It appears final roster decisions have been made. Donald Sloan and Jeremy Pargo make the cut. Micheal Eric and Kevin Jones get the proverbial guillotine. This makes sense, considering Pargo has a guaranteed contract and Sloan performed most adequately of the four players during the pre-season. I hope Sloan starts the season as the twelfth man, with Pargo in Canton. Byron Scott may disagree. I cannot be sure though; he has not called me to discuss yet.

I usually try to be supportive of the Cavs’ decisions, but keeping Pargo…terrible. Absolutely terrible.
Keeping Harangody was also terrible…. Absolutely terrible.
Holy crap! James Harden to Rockets in big swap:
http://espn.go.com/nba/story/_/id/8562868/oklahoma-city-thunder-trade-james-harden-houston-rockets
Primarily Rockets give up Kevin Martin, Jeremy Lamb, 2 #1′s. Hollinger asks: Better than what Magic got for Dwight?

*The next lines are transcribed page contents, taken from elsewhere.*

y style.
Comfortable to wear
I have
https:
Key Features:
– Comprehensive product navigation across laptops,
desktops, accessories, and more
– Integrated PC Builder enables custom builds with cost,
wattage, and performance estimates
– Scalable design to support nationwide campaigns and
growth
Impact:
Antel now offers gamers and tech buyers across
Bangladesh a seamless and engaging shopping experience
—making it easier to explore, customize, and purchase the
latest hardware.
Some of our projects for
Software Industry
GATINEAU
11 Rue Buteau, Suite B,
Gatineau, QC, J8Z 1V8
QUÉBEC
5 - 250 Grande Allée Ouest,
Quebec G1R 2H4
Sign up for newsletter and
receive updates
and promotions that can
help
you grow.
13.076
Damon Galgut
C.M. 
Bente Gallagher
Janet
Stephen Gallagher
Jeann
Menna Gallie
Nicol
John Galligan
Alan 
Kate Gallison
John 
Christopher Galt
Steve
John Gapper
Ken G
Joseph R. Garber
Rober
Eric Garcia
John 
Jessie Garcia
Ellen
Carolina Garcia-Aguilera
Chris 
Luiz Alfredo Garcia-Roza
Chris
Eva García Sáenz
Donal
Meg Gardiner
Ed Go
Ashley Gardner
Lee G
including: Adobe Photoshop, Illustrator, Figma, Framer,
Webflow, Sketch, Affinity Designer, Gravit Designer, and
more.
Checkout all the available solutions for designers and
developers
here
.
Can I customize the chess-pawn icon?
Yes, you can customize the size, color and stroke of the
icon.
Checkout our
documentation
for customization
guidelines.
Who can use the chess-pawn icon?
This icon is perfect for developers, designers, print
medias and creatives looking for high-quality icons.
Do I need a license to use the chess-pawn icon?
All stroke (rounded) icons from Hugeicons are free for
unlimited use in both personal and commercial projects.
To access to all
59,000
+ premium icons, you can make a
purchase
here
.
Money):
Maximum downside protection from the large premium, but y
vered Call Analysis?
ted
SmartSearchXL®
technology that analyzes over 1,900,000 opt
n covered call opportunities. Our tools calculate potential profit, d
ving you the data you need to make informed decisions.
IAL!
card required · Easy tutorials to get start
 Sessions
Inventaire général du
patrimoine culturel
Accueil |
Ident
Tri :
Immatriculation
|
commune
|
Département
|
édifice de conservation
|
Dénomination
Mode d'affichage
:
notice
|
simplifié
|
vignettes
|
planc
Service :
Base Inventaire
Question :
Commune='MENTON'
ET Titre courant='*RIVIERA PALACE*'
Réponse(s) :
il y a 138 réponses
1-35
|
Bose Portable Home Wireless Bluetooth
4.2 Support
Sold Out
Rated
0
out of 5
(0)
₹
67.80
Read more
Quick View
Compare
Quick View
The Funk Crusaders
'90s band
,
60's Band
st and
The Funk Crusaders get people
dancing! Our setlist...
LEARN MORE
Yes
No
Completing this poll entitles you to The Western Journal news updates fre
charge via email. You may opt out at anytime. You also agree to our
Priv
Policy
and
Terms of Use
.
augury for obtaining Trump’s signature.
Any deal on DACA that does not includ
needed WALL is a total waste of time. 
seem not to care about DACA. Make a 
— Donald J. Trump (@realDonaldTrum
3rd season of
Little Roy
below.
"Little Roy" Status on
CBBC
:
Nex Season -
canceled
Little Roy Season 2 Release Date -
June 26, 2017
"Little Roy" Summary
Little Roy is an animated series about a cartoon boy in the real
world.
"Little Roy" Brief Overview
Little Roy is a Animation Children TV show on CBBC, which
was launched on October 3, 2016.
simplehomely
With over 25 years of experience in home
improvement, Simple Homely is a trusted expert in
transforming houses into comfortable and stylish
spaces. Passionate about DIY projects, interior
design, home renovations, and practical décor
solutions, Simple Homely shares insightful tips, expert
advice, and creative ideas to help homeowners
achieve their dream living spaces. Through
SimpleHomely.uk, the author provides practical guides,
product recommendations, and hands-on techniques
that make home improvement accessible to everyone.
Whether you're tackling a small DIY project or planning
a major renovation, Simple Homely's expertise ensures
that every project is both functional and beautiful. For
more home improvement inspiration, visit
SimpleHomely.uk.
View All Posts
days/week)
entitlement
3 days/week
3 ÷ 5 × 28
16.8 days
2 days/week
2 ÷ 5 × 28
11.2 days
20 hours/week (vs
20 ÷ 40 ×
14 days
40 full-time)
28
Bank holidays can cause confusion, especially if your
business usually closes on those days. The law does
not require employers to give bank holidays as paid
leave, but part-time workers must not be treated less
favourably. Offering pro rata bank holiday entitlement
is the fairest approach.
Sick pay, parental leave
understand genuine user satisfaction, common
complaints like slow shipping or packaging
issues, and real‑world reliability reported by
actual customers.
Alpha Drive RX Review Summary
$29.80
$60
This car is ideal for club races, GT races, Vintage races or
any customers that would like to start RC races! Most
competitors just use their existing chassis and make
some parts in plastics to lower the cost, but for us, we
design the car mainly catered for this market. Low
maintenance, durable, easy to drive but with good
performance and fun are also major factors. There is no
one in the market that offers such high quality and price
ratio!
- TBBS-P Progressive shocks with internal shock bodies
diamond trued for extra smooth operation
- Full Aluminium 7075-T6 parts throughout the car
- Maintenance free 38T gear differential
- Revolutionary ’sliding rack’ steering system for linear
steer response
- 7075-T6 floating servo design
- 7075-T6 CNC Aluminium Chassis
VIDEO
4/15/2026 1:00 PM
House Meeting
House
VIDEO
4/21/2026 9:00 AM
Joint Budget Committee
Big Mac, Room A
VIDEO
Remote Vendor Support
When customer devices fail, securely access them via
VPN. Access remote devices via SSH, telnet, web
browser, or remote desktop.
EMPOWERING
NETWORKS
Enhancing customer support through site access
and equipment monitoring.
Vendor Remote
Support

Could the Cavs have come close?
Rick in Boise,
Yeah, I am shocked. I can’t believe the Thunder made this trade two days before the season starts. They weren’t in the luxury tax this season; they are young and the defending Western Conference champs. I mean, they were serious contenders this year?!?!? Why not wait and either let him walk or make a sign-and-trade after the season? Is this part of the big Lebron-Kobe finals conspiracy? (just kidding)
The two first rounders are Toronto’s top-three protected pick this year and a pick that was originally Dallas’s and is top-20 protected until 2018.
So for this season, they trade Harden and Cook for Martin and Lamb; definitely a downgrade. As their reward moving forward, they get the 12th pick from 2012, probably the 10th pick in 2013 and a random pick in the twenties sometime in the next five years. Is that worth pulling the trigger today? Shocked…but I suppose, who am I to question Sam Presti?
The Cavs could have done better than this, right? After the season, as a sign-and-trade, Cleveland could have offered Varejao, Gee, two first rounders this year (including ours that will probably be better than Toronto’s), another future first rounder, and taken Kendrick Perkins’ contract off their hands.
Thunder end up with Westbrook, Durant, Ibaka, Varejao and a slew of draft picks, and are still under the tax. Cleveland builds with a Irving, Harden, Waiters, Thompson, Zeller core (plus still owning 3 first rounders total in the 2014 and 2015 drafts). Why couldn’t this have happened?
But Kevin why even bother keeping Waiters? Anderson Varejao if healthy is a much better option than perkins. Include waiters instead of this years pick.
Waiters was a fourth pick…it is extremely unlikely that they Cavs will pick that high again this year. I’m not sure how including him in any deal unless we absolutely have to would make any sense.
Kevin – even assuming that the Thunder wanted to act TODAY, we could have been competitive with our pile o’ picks alone?
Would have been nice to sneak in at least as the 3rd team (many on here loved Lamb)
I wonder if there is the proverbial “more to the story”….
Martin was probably the short term piece that OKC had to have to make this trade. No one on the Cavs outside of Irving would’ve offered any scoring replacement value for Harden. The trade with Houston keeps OKC a contender for this year while giving them a chance to become even better down the road.
I actually think this is a bold, outside-the-box move by Presti and I applaud him for it. Hey, ya can’t complain about the players dictating the moves in the NBA and then not get behind this kind of proactive move, IMO. They offered him a huge deal, he turned it down, and they got a borderline all-star (at his best) who CLEARLY needed a change of scenery, a top SG prospect in Lamb and draft picks in trade. All while not going into the luxury tax. This is a small-market team realizing they can make themselves relevant for more than a few years. I have not been one to over-praise Presti as so many do but I really like this move. It sends multiple messages to the league and all of them good, to boot. I’m telling ya, once these new salary cap rules come into being this is gonna be a very different league. This is the first sign of that…
Kj,
While I agree with much of what you say, my biggest issue with it is that OKC were legitimate title contenders this year. Even if they signed Harden to the max extension he wanted, he would have been tradeable after the season. Seems like they should have played the season out, then trade him after the season, before Harden and Ibaka’s extensions kicked in. They could have ended up in just as good a place.